Cinzas e flores

18 Nov

(imagem: Flickr)

por Natália Albertoni

“É estranho. Os bons morrem jovens. Assim parece ser quando
me lembro de você que acabou indo embora cedo demais.” (Renato Russo)

Seu último cigarro foi aceso em uma sexta-feira 13 em que os raios de sol aqueciam até a mais escura sombra. Enquanto o farelo cinzento fazia a curva natural a caminho de esgotar a pequena brasa, as pessoas se amontoavam a sua volta, o espiavam com o auxílio da ponta dos pés e enchiam os olhos d’água em busca de um pouquinho de presença.

(…)

Vagaroso, arrastava as sandálias de couro pelos corredores com a mesma tranqüilidade de uma canção saudosa. Balançava a cabeça meio sem jeito, meio com charme, para ajeitar os finos e compridos fios de cabelo que insistiam em perder cor.

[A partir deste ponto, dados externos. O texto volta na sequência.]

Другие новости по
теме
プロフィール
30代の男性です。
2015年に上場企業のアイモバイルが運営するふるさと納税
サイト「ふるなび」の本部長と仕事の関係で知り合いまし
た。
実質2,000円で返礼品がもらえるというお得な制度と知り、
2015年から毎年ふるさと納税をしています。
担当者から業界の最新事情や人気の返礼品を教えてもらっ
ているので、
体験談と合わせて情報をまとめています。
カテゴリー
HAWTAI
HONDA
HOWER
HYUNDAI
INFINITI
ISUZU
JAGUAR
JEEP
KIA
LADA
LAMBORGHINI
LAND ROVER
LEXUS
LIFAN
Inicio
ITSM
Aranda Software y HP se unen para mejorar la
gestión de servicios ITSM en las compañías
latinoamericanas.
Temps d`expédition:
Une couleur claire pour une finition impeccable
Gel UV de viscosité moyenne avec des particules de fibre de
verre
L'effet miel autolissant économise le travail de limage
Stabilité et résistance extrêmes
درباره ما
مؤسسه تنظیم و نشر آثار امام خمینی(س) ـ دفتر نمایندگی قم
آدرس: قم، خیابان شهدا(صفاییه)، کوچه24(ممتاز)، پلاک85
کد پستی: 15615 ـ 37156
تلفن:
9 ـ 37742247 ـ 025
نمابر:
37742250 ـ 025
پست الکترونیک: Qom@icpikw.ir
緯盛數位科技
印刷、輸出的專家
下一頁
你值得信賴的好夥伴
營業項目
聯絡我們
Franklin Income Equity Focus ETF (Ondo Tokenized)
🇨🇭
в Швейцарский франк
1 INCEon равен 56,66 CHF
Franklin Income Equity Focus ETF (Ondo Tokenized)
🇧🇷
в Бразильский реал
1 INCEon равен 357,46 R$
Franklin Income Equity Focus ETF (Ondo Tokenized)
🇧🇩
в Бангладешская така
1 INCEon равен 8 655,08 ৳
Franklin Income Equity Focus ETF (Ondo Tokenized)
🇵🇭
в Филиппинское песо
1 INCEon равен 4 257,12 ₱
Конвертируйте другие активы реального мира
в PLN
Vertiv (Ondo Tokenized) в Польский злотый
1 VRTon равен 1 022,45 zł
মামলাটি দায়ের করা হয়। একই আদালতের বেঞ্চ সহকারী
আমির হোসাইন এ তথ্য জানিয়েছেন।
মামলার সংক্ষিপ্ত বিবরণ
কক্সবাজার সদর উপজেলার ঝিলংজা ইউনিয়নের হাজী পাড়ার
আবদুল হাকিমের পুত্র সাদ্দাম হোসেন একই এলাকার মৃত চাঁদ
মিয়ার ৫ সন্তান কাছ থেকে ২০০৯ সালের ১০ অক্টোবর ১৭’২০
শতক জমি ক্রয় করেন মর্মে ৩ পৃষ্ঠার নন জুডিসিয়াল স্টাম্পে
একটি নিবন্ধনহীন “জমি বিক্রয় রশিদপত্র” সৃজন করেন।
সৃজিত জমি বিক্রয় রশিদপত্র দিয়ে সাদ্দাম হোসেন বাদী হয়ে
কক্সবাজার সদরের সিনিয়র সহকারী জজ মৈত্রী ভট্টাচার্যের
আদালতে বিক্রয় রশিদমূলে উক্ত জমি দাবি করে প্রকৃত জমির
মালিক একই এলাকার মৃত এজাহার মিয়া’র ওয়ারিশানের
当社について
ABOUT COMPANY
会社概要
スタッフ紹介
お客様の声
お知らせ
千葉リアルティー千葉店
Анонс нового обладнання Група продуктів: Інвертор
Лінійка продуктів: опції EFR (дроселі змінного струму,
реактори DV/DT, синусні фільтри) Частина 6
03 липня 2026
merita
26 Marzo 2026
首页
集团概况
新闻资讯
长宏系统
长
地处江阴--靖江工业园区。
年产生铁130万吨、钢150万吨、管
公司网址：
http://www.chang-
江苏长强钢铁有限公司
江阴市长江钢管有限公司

Sempre de calça jeans, disfarçava a regata neutra com uma camisa colorida, normalmente xadrez. Os colares envolvidos em seu pescoço e o pêndulo de pena suspenso por uma de suas orelhas reforçavam um estilo hippie, tanto ultrapassado quanto encantador.

Recostado na porta, aguardava o atraso por alguns instantes. Ainda baforando o hálito seco e amargo consequente do último trago de tabaco, beijava carinhosamente a testa de alguns que pouco a pouco adentravam a sala e seu mundo para lá viajarem durante cerca de 45 minutos.

Na companhia de palavras e expressões curiosas, transmitia um medo bom. Um temor instigante, intencional, com propósito. Só agora faz tanto sentido. Cauteloso, observava os questionamentos sem interferir nas conclusões subjetivas.  E segurando o queixo com a ponta dos dedos, analisava todos com um sorriso leve, enigmático, às vezes irônico.

Deve estar a fazer isso agora, tranqüilo, com os óculos em repouso no topo da sua cabeça como uma tiara. Ainda misterioso, deixa inquietação e medo no ar para sugerir alguma reflexão aos que tiveram a sorte de conhecê-lo.

O cigarro enfim apagou-se. Sobraram as cinzas, as flores e a saudade.

***

Desde cedo aprendemos que a nossa única certeza na vida, é a morte. Mas não aprendemos a continuar depois dela. Desejo força aos que ficaram, para que possam seguir em frente. Equilíbrio aos que perderam o chão. Pêsames apenas aos que nunca terão chance de passar sequer alguns minutos ao seu lado.